Tokyo Godfathers is a Christmas sermon as strong and profound as St. Chrysostom's:

Have you ever seen wealth
in such great penury?
How could He who was rich
have become, f
or our sake, so poor
that He had neither bed nor bedding
but was laid in a manger?
O immeasurable wealth
concealed in poverty!
He is bound with swaddling bands,
yet He breaks the bonds of sin.
Before He could speak
He taught the wise men
and converted them.
He lies in a manger,
yet He rocks the whole world.

The baby girl does all of the above for Miyuki, Hana, Gin, and more. I don't want to give away much more of the potency that is packed into this 90-minute film. But if you're hungry to be filled with something good this season, I offer you the visual and verbal feast that is Tokyo Godfathers. It's a miracle of a film. It is a masterpiece.

In many ways, this anime illustrates what it would be like if Mary's Magnificat was cried out during Christmas in modern Tokyo by the Gospel chorus of an adolescent girl, a trans woman, and a drunk man: 
My soul magnifies the Lord
And my spirit rejoices in God my Savior
For He has looked with gracious favor
On the lowliness of us servants.
Surely from now on all generations
Will call us blessed
For the Mighty One has done
great things for us
And holy is His name ...
He has scattered the proud
In the thoughts of their hearts.
He has brought the rulers down
From their thrones
And lifted up us lowly.
He has filled us hungry
With good things
And sent the rich away empty.
To hear the song for yourself, all you have to do is join Miyuki, Hana, and Gin at their table and listen to the story of how they became Tokyo Godfathers when God gave them a Christmas present one day in the surprise of a miracle child.

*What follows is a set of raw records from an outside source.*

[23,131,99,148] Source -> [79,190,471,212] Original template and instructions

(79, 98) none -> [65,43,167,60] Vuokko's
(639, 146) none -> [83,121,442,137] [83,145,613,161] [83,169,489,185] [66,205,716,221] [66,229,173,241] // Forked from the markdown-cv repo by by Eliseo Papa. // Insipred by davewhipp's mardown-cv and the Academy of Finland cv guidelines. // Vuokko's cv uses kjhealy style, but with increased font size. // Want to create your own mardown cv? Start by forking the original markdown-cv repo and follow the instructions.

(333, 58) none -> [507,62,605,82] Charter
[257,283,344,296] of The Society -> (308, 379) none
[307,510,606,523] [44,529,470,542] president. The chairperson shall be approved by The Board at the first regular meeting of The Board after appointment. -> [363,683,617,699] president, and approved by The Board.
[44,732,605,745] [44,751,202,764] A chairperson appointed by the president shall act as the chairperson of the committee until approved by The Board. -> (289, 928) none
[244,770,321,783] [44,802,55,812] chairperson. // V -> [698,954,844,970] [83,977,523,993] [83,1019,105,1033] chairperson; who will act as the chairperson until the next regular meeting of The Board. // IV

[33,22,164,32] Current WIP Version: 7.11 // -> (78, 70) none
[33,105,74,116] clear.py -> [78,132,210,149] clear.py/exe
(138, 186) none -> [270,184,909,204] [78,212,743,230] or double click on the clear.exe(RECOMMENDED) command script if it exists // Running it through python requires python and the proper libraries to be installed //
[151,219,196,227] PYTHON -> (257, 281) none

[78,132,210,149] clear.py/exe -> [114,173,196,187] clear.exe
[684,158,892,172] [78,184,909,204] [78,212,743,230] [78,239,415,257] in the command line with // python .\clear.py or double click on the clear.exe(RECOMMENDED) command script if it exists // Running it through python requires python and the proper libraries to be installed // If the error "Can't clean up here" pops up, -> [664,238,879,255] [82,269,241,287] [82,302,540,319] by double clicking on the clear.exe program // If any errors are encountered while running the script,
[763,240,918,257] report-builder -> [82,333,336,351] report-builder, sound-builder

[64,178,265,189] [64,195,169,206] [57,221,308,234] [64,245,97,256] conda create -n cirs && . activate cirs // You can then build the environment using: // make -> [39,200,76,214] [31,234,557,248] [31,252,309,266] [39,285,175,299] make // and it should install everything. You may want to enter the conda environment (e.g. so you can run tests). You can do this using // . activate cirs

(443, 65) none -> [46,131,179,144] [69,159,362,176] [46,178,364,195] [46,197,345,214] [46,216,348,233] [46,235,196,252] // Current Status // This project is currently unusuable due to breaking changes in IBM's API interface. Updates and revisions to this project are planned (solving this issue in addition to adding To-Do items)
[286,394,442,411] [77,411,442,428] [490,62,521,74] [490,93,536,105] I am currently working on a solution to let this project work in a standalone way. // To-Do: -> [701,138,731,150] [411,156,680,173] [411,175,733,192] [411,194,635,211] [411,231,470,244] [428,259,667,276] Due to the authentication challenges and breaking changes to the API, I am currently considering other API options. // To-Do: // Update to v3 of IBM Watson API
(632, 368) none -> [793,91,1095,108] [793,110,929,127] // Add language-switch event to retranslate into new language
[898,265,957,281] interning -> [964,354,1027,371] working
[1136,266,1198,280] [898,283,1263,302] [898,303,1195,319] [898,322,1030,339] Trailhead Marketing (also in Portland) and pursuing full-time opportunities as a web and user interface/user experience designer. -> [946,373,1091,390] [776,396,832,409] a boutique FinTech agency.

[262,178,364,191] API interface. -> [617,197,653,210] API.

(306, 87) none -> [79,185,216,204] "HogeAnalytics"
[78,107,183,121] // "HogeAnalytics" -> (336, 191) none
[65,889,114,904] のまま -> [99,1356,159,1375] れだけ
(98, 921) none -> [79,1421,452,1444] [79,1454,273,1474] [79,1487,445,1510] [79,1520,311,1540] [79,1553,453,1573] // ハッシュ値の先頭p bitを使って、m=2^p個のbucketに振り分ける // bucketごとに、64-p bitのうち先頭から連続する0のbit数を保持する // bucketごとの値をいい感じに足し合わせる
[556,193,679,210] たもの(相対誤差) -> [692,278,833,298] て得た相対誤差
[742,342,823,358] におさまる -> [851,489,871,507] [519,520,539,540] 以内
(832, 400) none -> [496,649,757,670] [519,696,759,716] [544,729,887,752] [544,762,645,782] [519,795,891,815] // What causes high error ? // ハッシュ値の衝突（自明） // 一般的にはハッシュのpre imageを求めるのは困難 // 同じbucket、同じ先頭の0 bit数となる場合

Tokyo Godfathers Eucharist (Meal of Grace & Gratitude) with Hana, Miyuki, and Gin

P.S. And maybe Hana, Miyuki, and Gin can help us understand even more the finale of Malcolm Guite's sonnet:

The Magi
Sonnet by Malcolm Guite

It might have been just someone else's story;
Some chosen people get a special king,
We leave them to their own peculiar glory,
We don't belong, it doesn't mean a thing.
But when these three arrive they bring us with them,
Gentiles like us, their wisdom might be ours;
A steady step that finds an inner rhythm,
A pilgrim's eye that sees beyond the stars.
They did not know his name but still they sought him,
They came from otherwhere but still they found;
In palaces, found those who sold and bought him,
But in the filthy stable, hallowed ground.
Their courage gives our questing hearts a voice
To seek, to find, to worship, to rejoice.